Taxes Increasing at Twice the Rate of Inflation


Comments at Arlington County Tax Hearing, March 30, 2022.

The County Manager’s budget includes a residential real estate tax hike of 5.3 percent (Online Budget, p. 95, 108). This is par for the course since according to its own data, the County’s ten year average effective residential real estate tax rate has increased at double the rate of inflation.

The County argues that the tax hike is driven by rising real estate assessments, not legislated increases in the actual real estate tax rate. Therefore it’s not tax gouging.

Yet the County has done little to restrain its spending. In fact it is advertising 115 new positions this year for an additional estimated cost of $10 million—double that when administrative costs are thrown in. At 1 cent of additional taxes for each additional $7.8 million in tax revenue, the new hires will add more than 2.5 cents to the current real estate tax rate of $1.03 of assessed value.

In the face of rising assessments and the financial havoc caused by the pandemic, other nearby jurisdictions have taken the opposite tact by proposing reduced tax rates. In a February 25 newsletter, Jeffrey McKay, Chairman of the Fairfax County Board of Supervisors said:

“Again, one of my top priorities for our FY 2023 budget is to reduce the tax rate to offset the impacts these high assessments have on our residents’ financial wellbeing. . . I believe we can reduce the tax rate and still address recruitment and retention strategies for our County agencies hardest hit throughout the pandemic.”

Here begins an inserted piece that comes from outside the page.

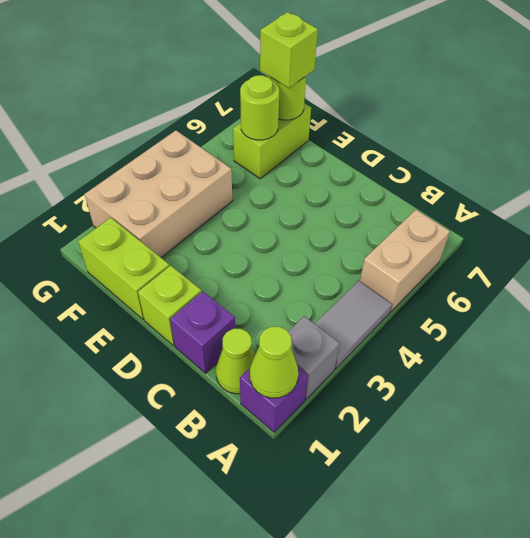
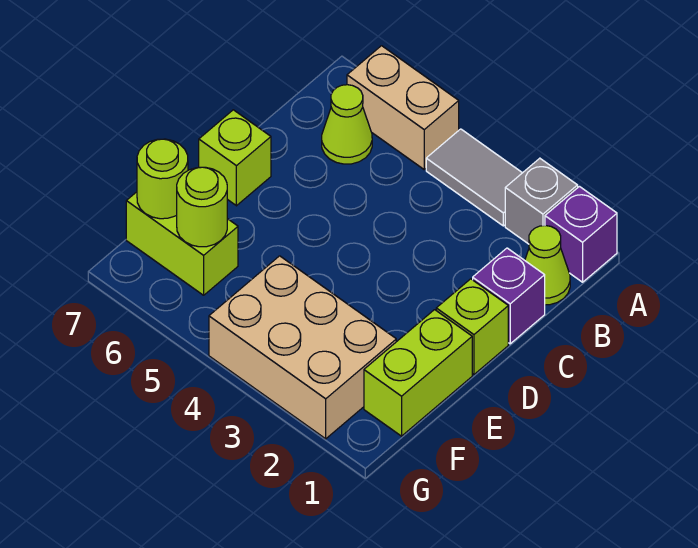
lime 1x1 cone [250,326,298,398] -> lime 1x1 cone moved to [322,85,372,164]
lime 1x1 brick [260,12,318,88] -> lime 1x1 brick moved to [199,110,271,206]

McKay’s desire to reduce tax rates is no accident. In 2021 he took heat from the Fairfax County Taxpayers Alliance for misleading the voters about Fairfax County’s own recent real estate tax rate increases. But at least McKay got the message.

Not so the Arlington County Manager, who has justified tax increases by larding his budget with an unprecedented number of new hires, including more than $240,000 for equity, diversity and inclusion initiatives or EDI (Online Budget, p.23 [36]).

If the County were truly interested in pursuing equity, diversity and inclusion, it would do what Jeffrey McKay has promised his own constituents—lower the tax rate. It’s obvious that rising assessments disproportionately impact people of color. To pay lip service to EDI while gouging the taxpayers is worse than tokenism. It’s highway robbery.